L'histoire :
La Révolution vit des heures difficiles : l’Europe des rois la menace. Des révoltes s’organisent dans plusieurs grandes villes, le peuple à faim… Le Comité de salut public veille et il ne tarde pas à suspecter chacun de contre-révolution. Dans ce contexte, Marat, l’ami du peuple, est assassiné. Dans un élan patriotique, il devient, sous les pinceaux de David, un grand martyr de la République. Robespierre est d’ailleurs très attentif à la réalisation du tableau : l’art n’est-il pas un moyen d’offrir au peuple des exemples de patriotisme et de vertu ? L’inauguration, peu après, au Louvre, un ancien palais royal, du premier musée de la Nation confirme l’intention : lutter, outre les armes, grâce aux œuvres artistiques porteuses de nouveaux idéaux contre les ennemis de la Révolution. Ainsi, dans la galerie centrale, les chefs-d’œuvre de l’Ancien Régime cèdent la place aux tableaux des contemporains qui, tels David et son école, célèbrent le corps masculin, plus apte à caractériser les exploits révolutionnaires. Bientôt acculée par les soulèvements provinciaux, la Convention décrète « La Terreur » pour une série impressionnante de décapitations. Le sujet ne crée aucune division, contrairement à une question qui anime les débats depuis peu : Robespierre souhaite proclamer les cultes libres et donner un idéal mystique dont, selon lui, le peuple a besoin. Peu touché par les arguments de son ennemi Danton, il voudrait que cet idéal s’incarne lors d’une grande fête au printemps, celle de l’Être Suprême dont il demande à David de trouver le visage qui l’incarnerait.

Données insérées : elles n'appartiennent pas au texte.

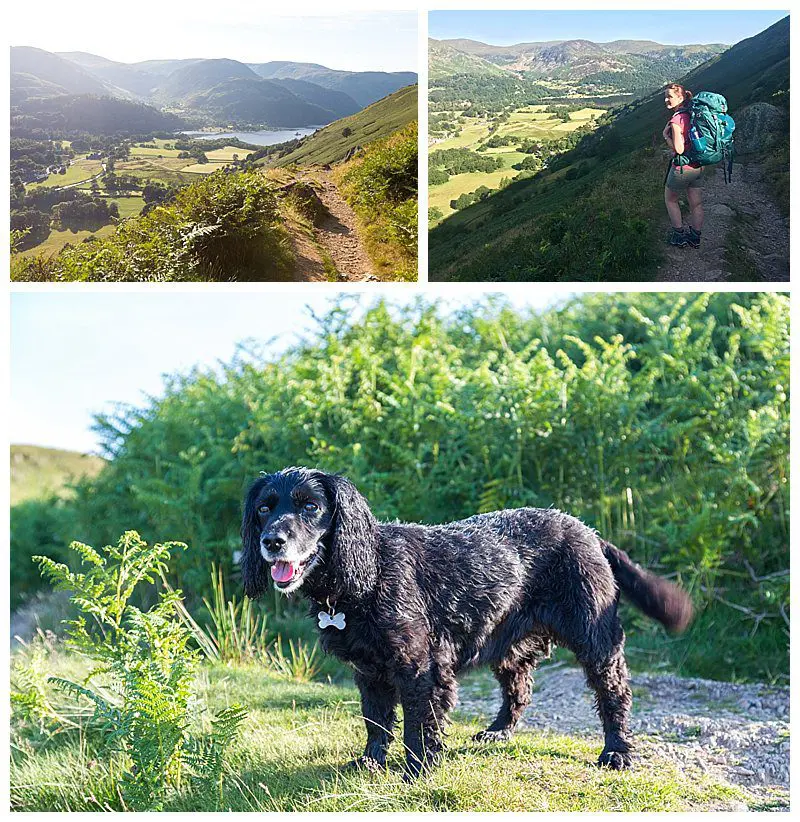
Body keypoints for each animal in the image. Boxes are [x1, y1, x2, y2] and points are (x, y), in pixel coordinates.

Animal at [239, 470, 692, 780]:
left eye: (310, 507)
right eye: (264, 508)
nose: (272, 541)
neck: (366, 573)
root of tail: (588, 531)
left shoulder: (419, 668)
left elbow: (419, 725)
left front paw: (418, 770)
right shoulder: (370, 672)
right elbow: (376, 721)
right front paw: (370, 762)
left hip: (595, 640)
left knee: (614, 696)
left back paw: (616, 752)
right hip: (508, 645)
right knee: (519, 691)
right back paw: (497, 733)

Ce qu'on en pense sur la planète BD :
Pour leur 4e collaboration éditoriale, le Louvre et Futuropolis s’offrent un casting haut de gamme en confiant ce nouveau titre de leur collection à une paire inédite : Jean-Claude Carrière, entre autre scénariste au cinéma pour Buñuel, Forman ou Wajda et Bernar Yslaire, un vrai spécialiste de la BD, consacré par Sambre ou Le ciel au dessus de Bruxelles. L’un et l’autre étaient depuis longtemps séduits par leurs travaux respectifs et avaient en commun une fascination pour la Révolution française : la réalisation partagée de cet album démontre l’indiscutable efficacité de leur association. En choisissant pour fil rouge l’impossible réalisation d’un tableau, les auteurs balayent une courte période de l’Histoire de la Révolution en focalisant sur l’engagement politico-artistique de David et ses rapports avec Robespierre. Découpé en 20 chapitres très courts, parfaitement ciselés et écrits avec fluidité, le récit est un enchainement de scènes qui rendent compte de l’urgence qui agitaient alors chacun : chaque décision est prise vite et sans tergiversation, pour être certain que les choses seront effectivement faites sans possible retour en arrière. Cette sensation est renforcée par le dessin qui ouvre chaque chapitre par un tableau pleine page, puis laisse la place, au fil du récit, à des esquisses simplifiées et pleines de mouvements. La conjugaison de ce subtil découpage, du trait talentueux et de la manière fluide de conter rend la découverte de ce pan historique haletant et passionnant. Seul bémol : la présence de Jules Stern qui, s’il fait le clin d’œil aux derniers ouvrages de Bernar Yslaire et cherche à incarner quelques idéaux, se révèle parfaitement inutile. Un excellent album cependant.